De ce fait, en théorie, la protéine à pointe elle-même « pourrait être le vaccin ou les variantes d’un vaccin», a déclaré McLellan. En effet, si nous injections ce vaccin à base de protéines à pointe, « les humains fabriqueraient des anticorps contre cette protéine à pointe, et puis s’ils s’exposent un jour au virus, le corps serait déjà préparé », a-t-il ajouté.
Des mutations et des changements pour créer une molécule encore plus stable
De plus, en se basant sur des recherches antérieures qu’ils ont effectuées sur d’autres coronavirus, les chercheurs ont introduit des mutations et des changements pour créer une molécule plus stable.
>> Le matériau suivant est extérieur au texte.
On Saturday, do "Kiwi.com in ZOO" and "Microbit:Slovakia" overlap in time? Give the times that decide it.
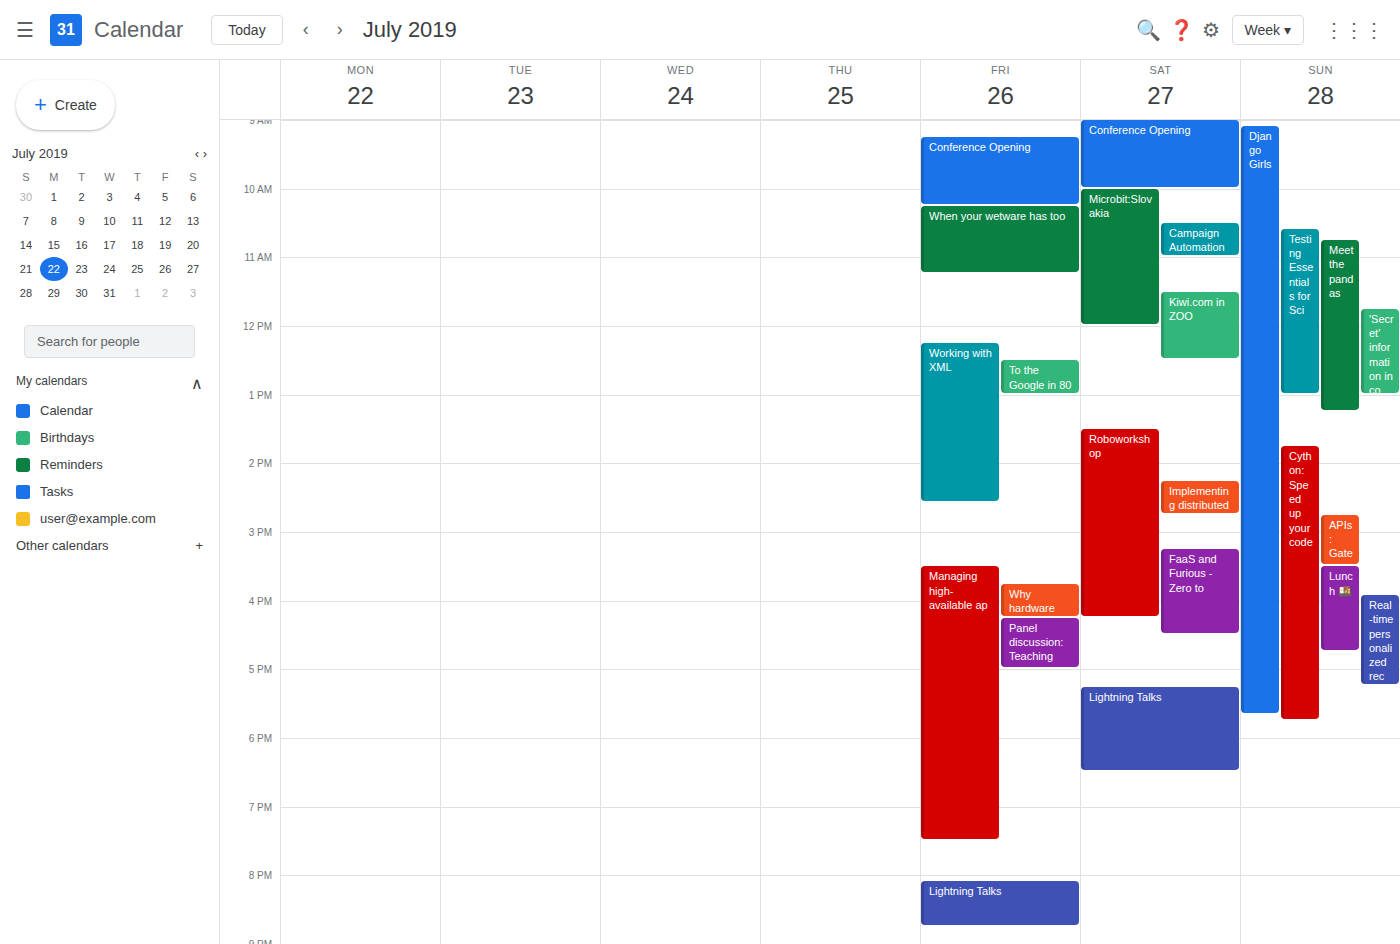
"Kiwi.com in ZOO" starts at 11:30 AM, before "Microbit:Slovakia" ends at 12:00 PM -- they overlap.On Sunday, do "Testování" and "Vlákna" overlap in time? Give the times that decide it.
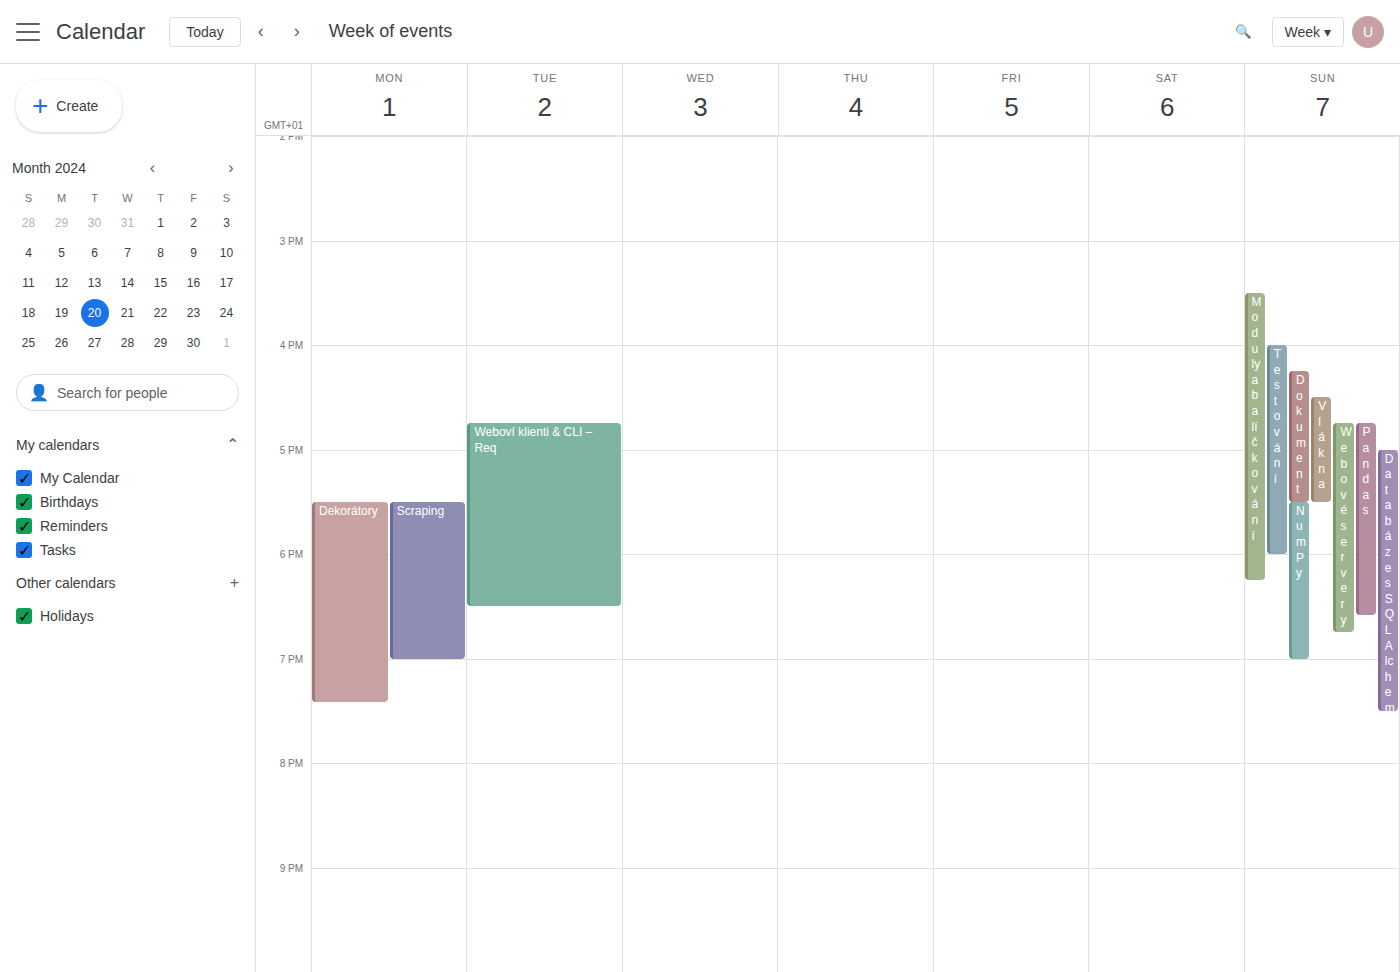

« La molécule a l’air vraiment bien ; elle se comporte vraiment bien ; la structure démontre en quelque sorte que la molécule est stable et confirme ce que nous espérions », a déclaré McLellan. « Alors maintenant, nous et d’autres utiliserons la molécule que nous avons créée comme base pour l’antigène du vaccin ». Leurs collègues du NIH vont à présent tester ces protéines dans le but de découvrir à quel point elles peuvent déclencher la production d’anticorps.
Grâce à cette nouvelle découverte, les chercheurs estiment qu’un vaccin est susceptible de voir le jour d’ici 18 à 24 mois. « C’est plutôt rapide par rapport au développement normal d’un vaccin, qui pourrait prendre environ 10 ans… », a déclaré McLellan. Une affaire à suivre de près.